Try it: Report the number of lines in the records below that hold "points", and leave out everything else.

● ● ● ● ●

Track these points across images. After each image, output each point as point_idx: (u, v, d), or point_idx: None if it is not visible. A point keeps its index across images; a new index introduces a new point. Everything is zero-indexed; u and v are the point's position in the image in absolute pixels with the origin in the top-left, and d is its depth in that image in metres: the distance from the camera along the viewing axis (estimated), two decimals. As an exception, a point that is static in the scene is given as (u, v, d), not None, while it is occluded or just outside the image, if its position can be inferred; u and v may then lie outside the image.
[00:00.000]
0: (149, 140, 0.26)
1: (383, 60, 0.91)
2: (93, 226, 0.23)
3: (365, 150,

● ● ● ● ●

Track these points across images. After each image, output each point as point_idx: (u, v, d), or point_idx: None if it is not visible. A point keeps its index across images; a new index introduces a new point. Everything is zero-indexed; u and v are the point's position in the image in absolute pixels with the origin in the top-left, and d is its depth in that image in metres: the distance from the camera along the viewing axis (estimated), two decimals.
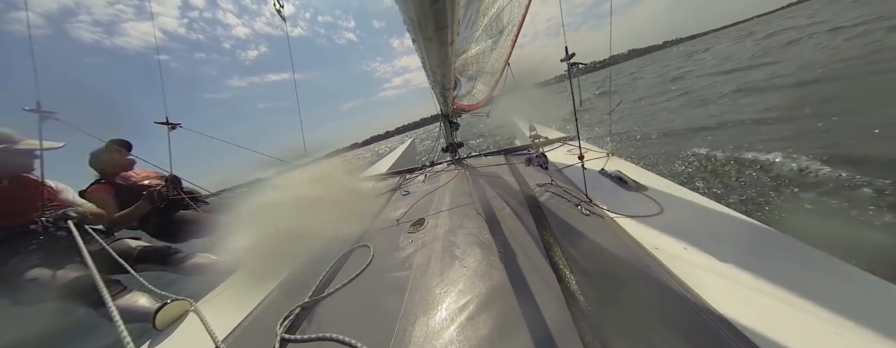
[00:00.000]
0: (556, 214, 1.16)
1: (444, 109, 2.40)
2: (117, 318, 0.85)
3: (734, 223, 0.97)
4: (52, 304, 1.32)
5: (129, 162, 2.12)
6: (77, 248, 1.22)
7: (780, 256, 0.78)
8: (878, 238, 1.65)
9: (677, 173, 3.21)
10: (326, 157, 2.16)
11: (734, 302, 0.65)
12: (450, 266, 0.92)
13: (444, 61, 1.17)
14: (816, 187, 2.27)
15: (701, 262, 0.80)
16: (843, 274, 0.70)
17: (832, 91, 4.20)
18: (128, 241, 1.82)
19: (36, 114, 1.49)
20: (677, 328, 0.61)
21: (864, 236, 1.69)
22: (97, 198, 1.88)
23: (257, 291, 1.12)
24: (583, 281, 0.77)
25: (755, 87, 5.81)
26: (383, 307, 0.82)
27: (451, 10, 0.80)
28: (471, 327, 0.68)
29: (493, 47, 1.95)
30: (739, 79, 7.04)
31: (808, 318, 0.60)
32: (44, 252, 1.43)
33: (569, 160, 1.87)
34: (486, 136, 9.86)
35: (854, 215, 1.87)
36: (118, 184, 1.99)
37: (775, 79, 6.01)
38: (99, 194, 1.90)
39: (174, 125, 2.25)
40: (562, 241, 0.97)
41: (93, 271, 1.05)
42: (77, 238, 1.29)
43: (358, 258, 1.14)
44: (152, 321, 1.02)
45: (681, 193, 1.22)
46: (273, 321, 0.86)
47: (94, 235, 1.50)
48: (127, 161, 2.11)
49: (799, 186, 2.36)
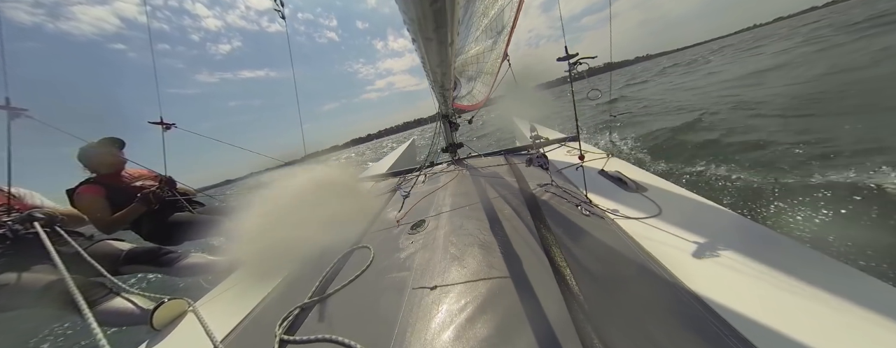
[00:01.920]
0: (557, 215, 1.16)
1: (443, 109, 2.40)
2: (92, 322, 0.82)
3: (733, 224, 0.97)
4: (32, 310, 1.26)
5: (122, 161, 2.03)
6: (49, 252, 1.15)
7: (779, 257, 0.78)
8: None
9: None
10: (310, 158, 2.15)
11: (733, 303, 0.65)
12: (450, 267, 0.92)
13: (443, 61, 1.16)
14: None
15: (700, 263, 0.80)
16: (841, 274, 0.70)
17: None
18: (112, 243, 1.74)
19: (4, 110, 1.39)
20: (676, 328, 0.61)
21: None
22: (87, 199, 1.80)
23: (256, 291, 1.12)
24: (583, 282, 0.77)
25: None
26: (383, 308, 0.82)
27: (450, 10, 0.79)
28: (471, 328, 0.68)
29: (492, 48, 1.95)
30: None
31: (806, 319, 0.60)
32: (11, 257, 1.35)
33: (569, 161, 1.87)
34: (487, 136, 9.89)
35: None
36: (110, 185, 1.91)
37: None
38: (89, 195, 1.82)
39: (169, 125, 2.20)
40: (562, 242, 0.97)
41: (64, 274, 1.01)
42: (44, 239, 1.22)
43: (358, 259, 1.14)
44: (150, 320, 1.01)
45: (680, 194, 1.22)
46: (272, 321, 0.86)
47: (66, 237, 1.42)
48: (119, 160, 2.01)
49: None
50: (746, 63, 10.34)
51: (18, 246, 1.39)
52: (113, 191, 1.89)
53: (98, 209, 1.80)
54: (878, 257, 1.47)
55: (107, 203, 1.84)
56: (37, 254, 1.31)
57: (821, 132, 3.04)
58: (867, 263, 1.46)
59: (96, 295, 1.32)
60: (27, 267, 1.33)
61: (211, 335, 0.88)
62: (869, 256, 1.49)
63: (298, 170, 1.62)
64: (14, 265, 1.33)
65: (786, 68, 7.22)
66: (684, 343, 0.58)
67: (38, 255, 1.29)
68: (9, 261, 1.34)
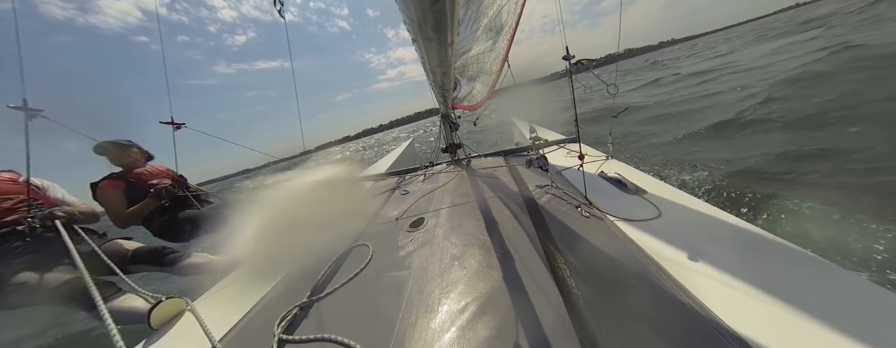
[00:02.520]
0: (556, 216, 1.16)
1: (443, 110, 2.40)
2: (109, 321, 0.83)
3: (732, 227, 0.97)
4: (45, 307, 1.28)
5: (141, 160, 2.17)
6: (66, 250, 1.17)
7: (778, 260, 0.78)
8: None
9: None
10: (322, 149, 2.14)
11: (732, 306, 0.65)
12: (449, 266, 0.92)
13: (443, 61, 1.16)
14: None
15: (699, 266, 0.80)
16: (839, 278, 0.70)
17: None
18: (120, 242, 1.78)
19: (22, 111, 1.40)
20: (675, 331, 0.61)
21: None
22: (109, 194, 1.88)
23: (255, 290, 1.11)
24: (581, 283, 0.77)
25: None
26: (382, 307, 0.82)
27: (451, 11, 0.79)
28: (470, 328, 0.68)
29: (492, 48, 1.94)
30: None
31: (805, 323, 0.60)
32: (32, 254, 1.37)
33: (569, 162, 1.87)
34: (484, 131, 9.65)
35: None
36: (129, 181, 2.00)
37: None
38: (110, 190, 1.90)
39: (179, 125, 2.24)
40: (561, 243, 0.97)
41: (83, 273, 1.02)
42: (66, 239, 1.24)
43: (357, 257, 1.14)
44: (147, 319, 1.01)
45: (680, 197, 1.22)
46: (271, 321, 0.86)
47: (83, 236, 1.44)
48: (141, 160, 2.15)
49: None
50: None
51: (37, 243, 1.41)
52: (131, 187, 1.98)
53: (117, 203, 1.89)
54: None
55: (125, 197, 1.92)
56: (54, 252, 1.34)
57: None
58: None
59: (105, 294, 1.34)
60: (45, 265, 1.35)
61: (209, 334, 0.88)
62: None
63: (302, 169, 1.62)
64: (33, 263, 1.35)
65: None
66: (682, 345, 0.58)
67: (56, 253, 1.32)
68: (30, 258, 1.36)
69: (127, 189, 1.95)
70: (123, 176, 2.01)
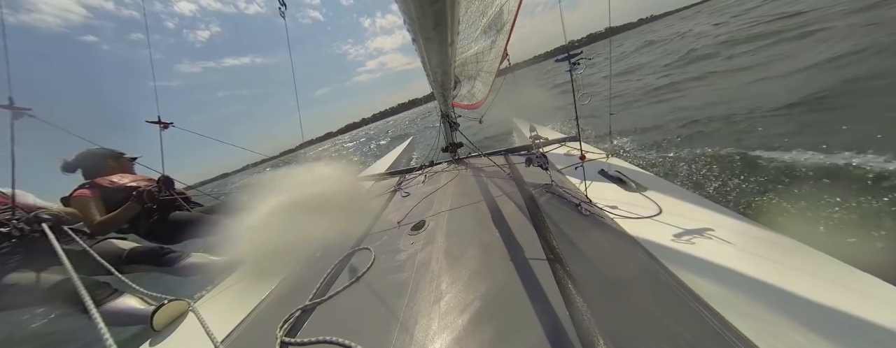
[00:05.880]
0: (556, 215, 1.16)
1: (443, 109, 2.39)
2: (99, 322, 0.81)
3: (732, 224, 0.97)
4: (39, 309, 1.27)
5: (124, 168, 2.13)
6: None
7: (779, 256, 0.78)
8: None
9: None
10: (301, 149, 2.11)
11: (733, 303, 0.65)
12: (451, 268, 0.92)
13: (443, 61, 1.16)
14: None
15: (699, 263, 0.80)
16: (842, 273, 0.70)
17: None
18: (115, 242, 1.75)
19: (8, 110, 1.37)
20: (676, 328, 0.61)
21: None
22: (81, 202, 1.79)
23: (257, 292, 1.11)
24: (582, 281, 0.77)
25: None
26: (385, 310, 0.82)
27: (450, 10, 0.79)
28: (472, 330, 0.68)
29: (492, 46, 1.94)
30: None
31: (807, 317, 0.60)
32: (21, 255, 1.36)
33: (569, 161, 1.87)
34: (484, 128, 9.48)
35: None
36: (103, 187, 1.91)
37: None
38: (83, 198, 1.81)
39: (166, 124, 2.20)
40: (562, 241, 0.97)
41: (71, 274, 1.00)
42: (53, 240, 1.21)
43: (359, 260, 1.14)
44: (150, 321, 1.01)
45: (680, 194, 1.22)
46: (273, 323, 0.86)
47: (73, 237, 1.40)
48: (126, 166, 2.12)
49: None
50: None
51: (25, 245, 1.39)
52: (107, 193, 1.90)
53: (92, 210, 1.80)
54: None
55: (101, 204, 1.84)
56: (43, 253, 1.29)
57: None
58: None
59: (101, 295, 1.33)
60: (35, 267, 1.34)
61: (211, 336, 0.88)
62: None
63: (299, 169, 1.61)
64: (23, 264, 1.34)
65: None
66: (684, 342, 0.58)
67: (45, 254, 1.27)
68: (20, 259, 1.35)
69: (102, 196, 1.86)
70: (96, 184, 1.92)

● ● ● ● ●

Completed exercise: 2